I am getting ready to launch a new design for my startup. I don't have a login form on the front page. Should I?<p>I also don't currently have a link to sign in, but that is what I was planning to do.<p>For reference, here is a preview of what we are close to launching. It is a Wordpress template, so the content is not what we will really have.<p>http://bizen.csclientsite.com/<p>old site: http://bizen.com
======
jeffremer
I went to a talk given by the Meebo founders about what to consider when
designing your front page. A big part of the talk boiled down to making a
single call to action very clear and tailoring it toward the majority of users
that are going to hit your front page.

Your call to action is very clear, "Try it Free" (I'm assuming you're going to
make it so that the content on the left of the slideshow/carousel doesn't fade
in and out). I think this is a Good Thing (tm).

It seems clear that your goal is to convert new users who land on your home
page. I'm guessing the decision between login form versus link has to do with
a compromise between conversions and engagement.

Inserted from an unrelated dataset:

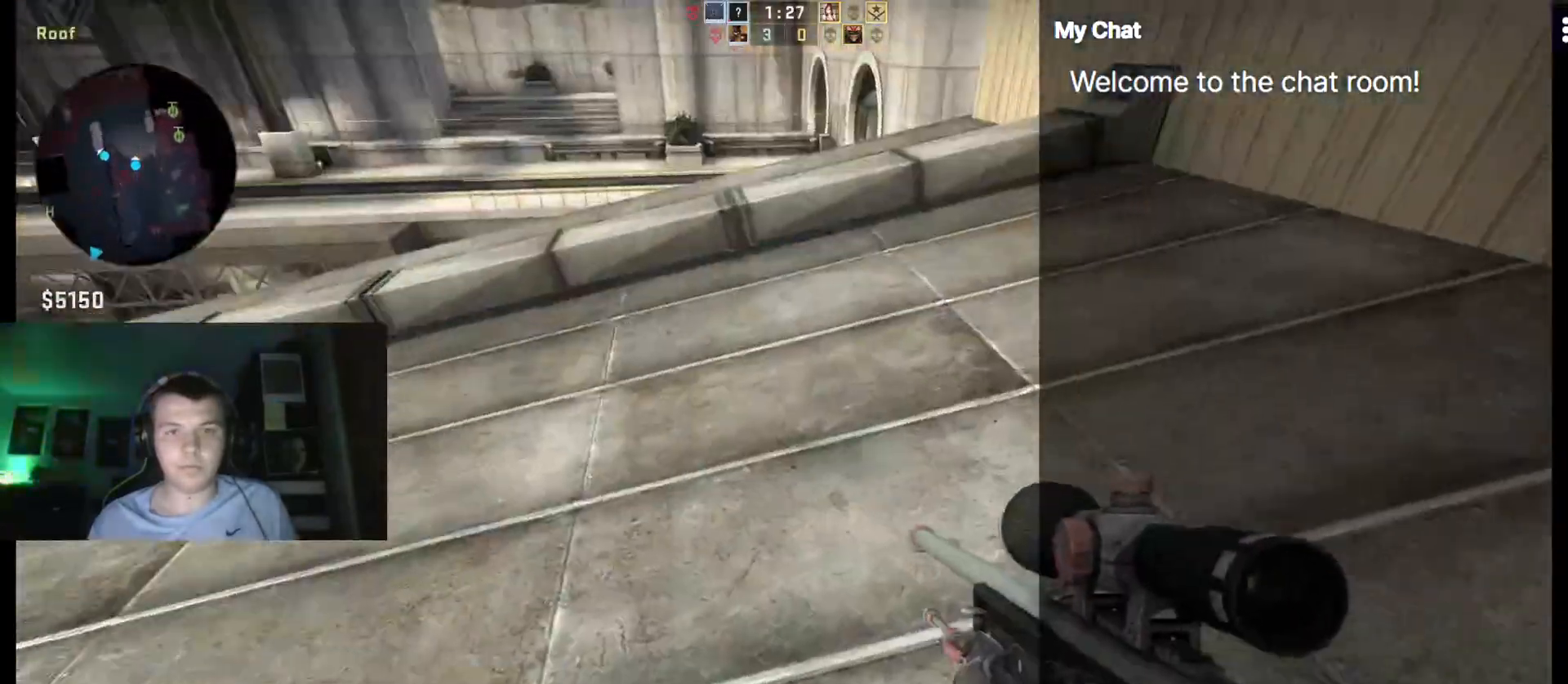
{"keys": ["w"], "events": []}
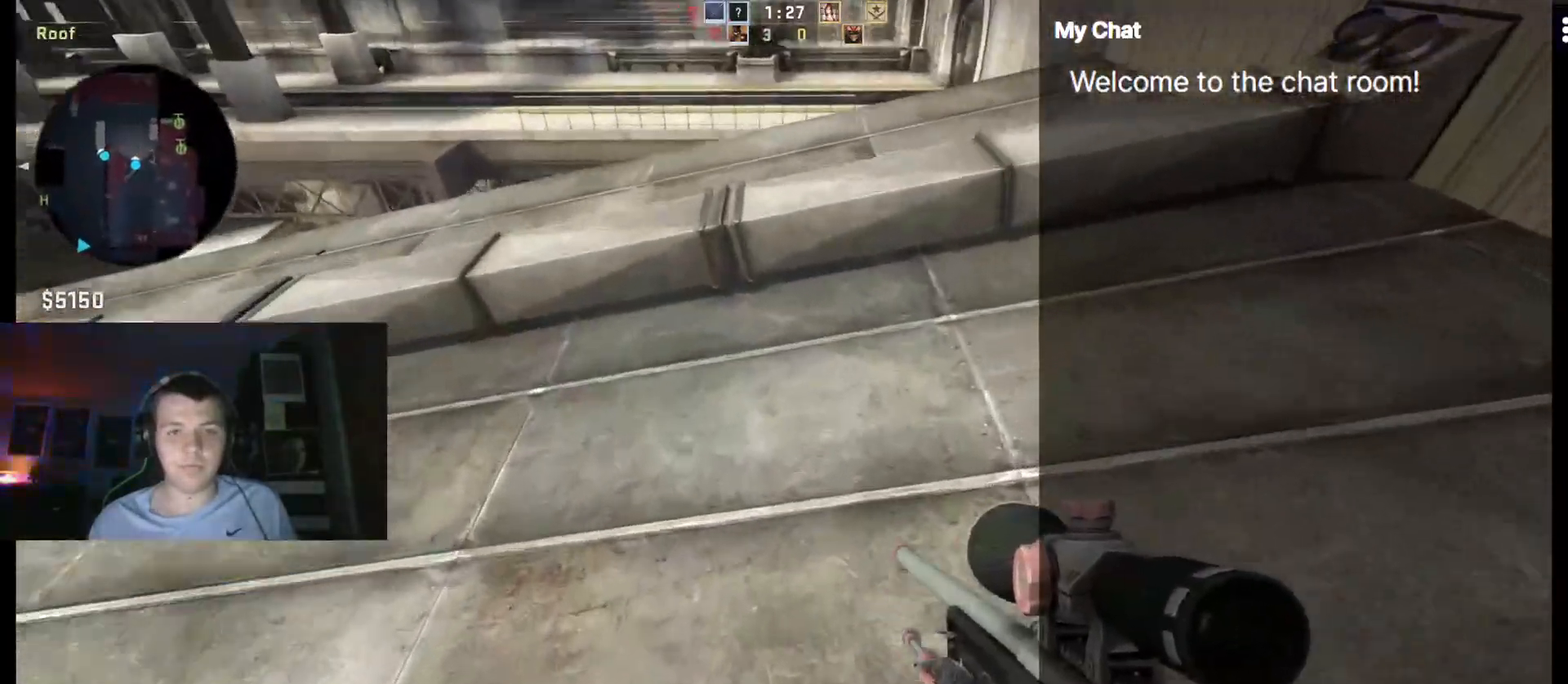
{"keys": ["w"], "events": [[317, "space", "down"], [467, "space", "up"]]}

That said, without a way for an existing user to find their way back in your
engagement is going to suffer dramatically - _unless_ going to your homepage
is not the primary way your users access the app. So you obviously need at
least a link to sign in.

Deciding whether or not to include a form over a link depends entirely on how
much you want to push for engagement over conversion. Your homepage is pretty
clean (not a lot of noise), so perhaps there's room for a login form
eventually - but since I assume your initial goal is conversions then I'd
start with the link.

You can optimize for engagement by making "remember me" the default for logins
and then taking logged in users directly to their dashboard when they hit the
homepage.

For non-cookied users you could also A/B test the homepage with a link or with
a form and then see if you are getting drop off in either conversions or
engagement from having one or the other.

------
tobin
If the service has a members section that is used frequently, then I would
suggest having a login at the most common landing pages on your site. I like
the way it's currently done on the "old" site.